Description of the task: Copy out each line of the listing that contains the string "knee". Case counts.
*** Dataset records ***
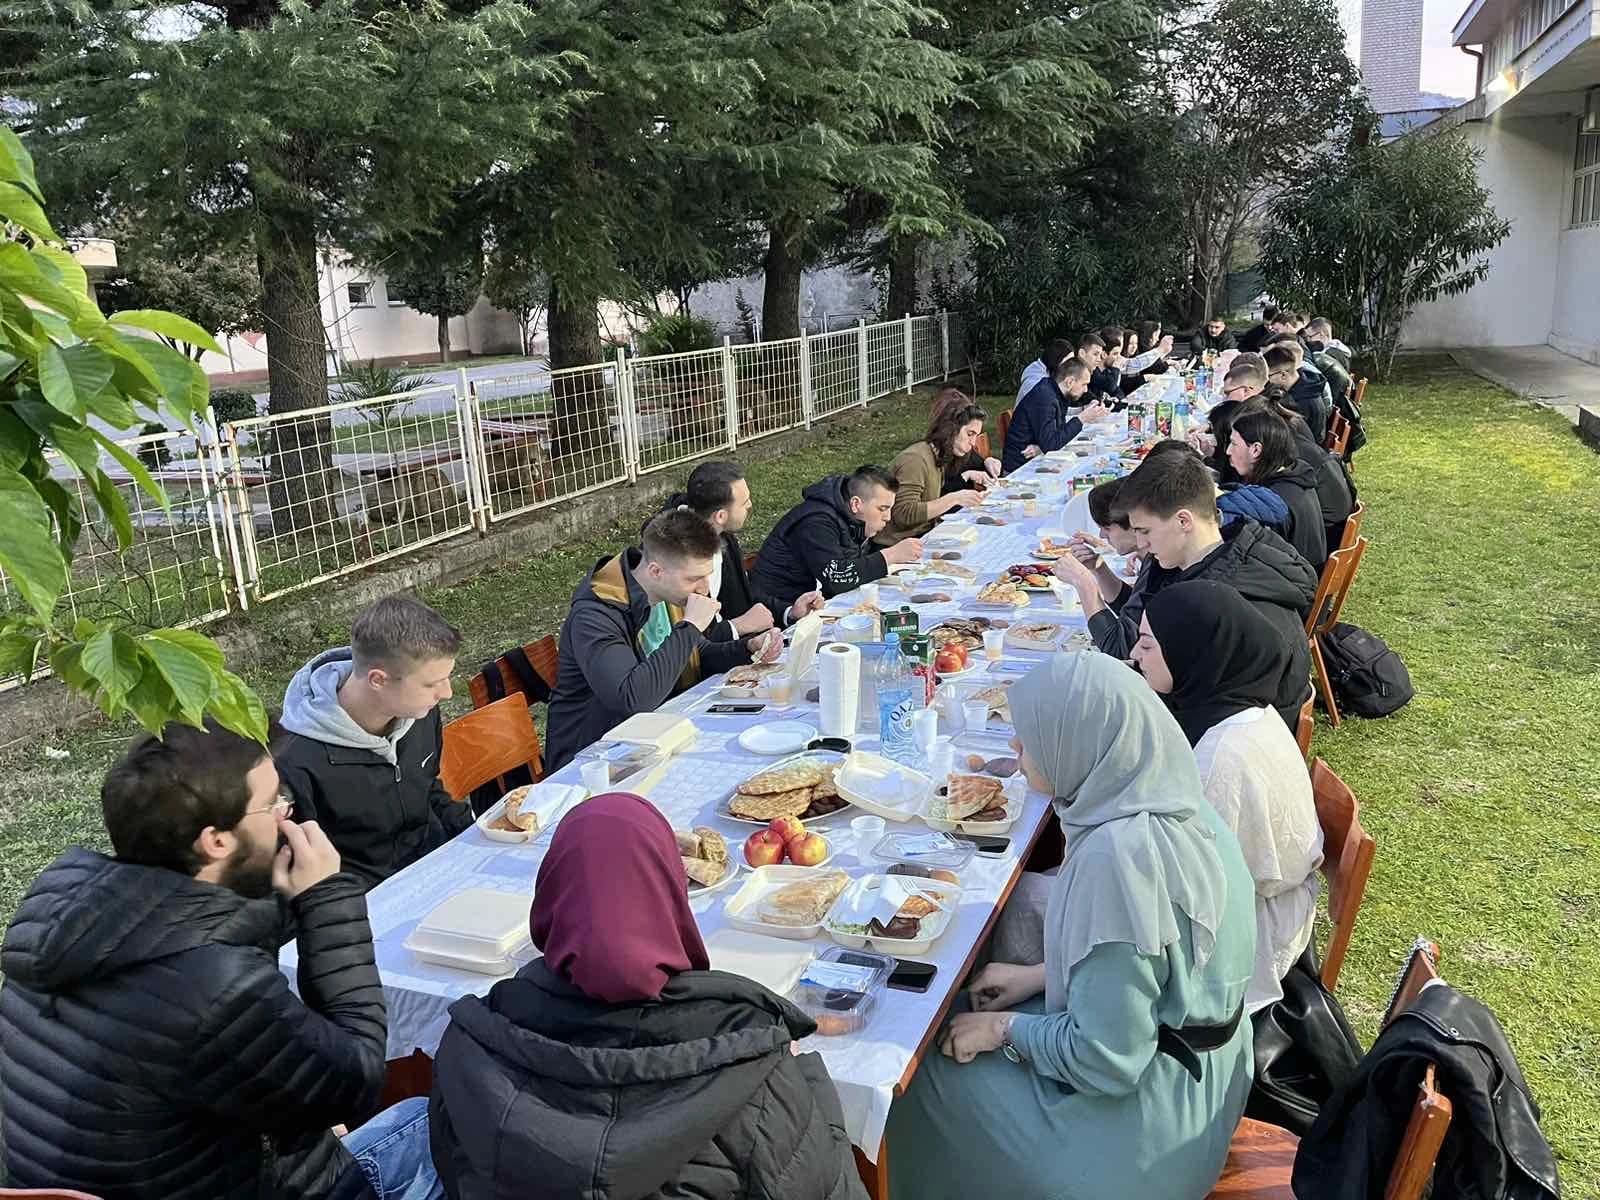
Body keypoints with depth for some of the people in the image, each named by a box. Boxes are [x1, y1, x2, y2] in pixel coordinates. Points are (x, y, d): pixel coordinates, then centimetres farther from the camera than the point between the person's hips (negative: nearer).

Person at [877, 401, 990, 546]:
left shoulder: (939, 457, 12)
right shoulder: (914, 459, -17)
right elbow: (904, 515, -25)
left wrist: (966, 477, 5)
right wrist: (954, 499, -26)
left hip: (922, 536, 9)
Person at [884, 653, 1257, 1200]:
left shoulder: (1115, 857, -34)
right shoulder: (1172, 802, -6)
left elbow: (1106, 1061, -27)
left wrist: (1005, 1029, -12)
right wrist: (1039, 973, 7)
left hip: (1144, 1110, -8)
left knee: (927, 1072, 6)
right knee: (957, 1016, 17)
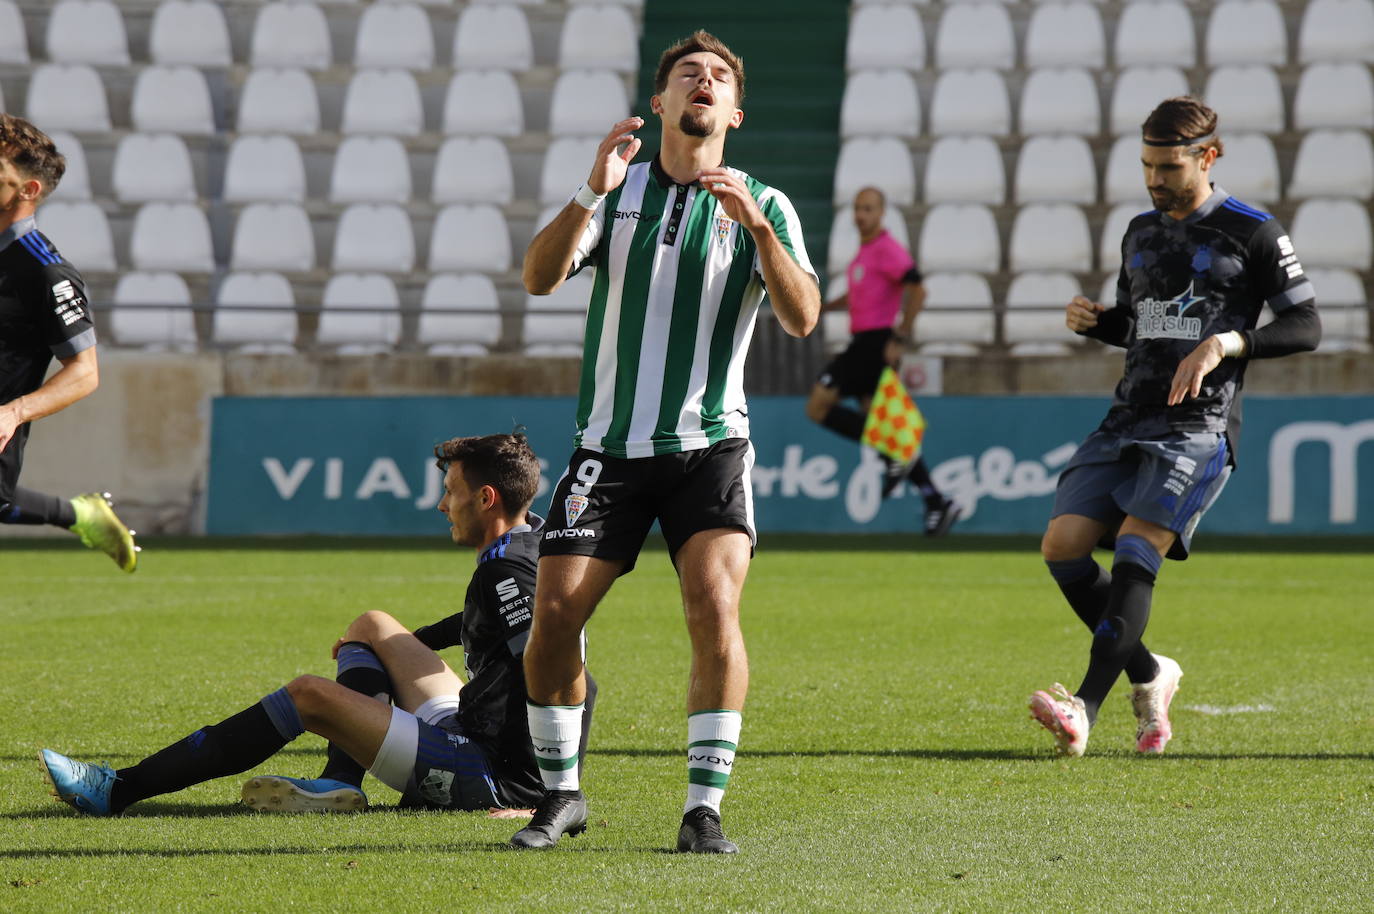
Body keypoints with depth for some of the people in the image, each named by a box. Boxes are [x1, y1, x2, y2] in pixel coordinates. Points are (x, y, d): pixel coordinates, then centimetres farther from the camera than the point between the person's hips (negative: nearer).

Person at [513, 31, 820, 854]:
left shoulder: (763, 206, 4)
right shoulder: (620, 190, 6)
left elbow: (802, 318, -11)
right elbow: (540, 277, -9)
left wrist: (755, 225, -25)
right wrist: (593, 192, -24)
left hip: (710, 447, -1)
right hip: (610, 445, 1)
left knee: (716, 608, -20)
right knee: (554, 614, -7)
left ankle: (705, 808, -12)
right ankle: (562, 794, 12)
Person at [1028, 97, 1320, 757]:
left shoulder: (1252, 232, -1)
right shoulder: (1140, 233, 18)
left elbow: (1305, 326, -2)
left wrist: (1227, 342, -16)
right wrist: (1091, 322, 8)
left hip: (1199, 424, -7)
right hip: (1129, 420, 7)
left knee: (1135, 549, -23)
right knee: (1062, 545, -8)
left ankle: (1085, 708, -31)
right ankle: (1149, 677, 10)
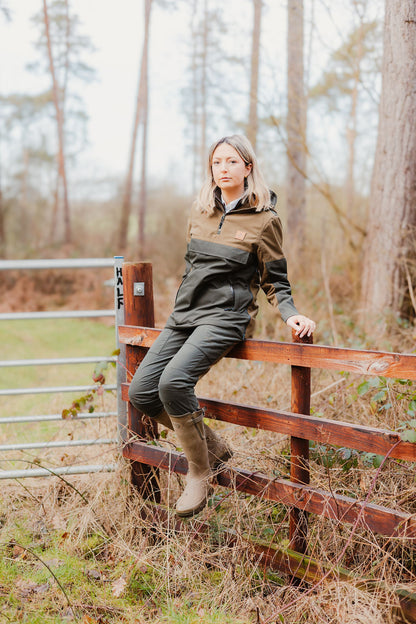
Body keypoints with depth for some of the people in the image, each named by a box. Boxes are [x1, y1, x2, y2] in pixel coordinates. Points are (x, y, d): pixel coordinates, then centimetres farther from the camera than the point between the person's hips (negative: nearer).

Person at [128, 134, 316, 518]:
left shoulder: (265, 219, -1)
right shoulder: (200, 212, 14)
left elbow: (275, 281, 3)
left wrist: (291, 315, -14)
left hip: (225, 317, -7)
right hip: (185, 314, 7)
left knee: (174, 381, -29)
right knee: (141, 392, -5)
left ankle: (200, 473, -10)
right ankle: (213, 446, 11)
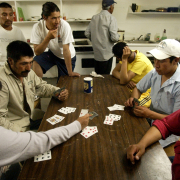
*** End of Dataset records ***
Task response:
left knee: (927, 1072, 6)
right knee: (957, 1016, 17)
left knee: (716, 608, -20)
right knee: (554, 614, -7)
left knee: (1135, 549, -23)
right knee: (1062, 545, -8)
left knee: (174, 381, -29)
right knee: (141, 392, -5)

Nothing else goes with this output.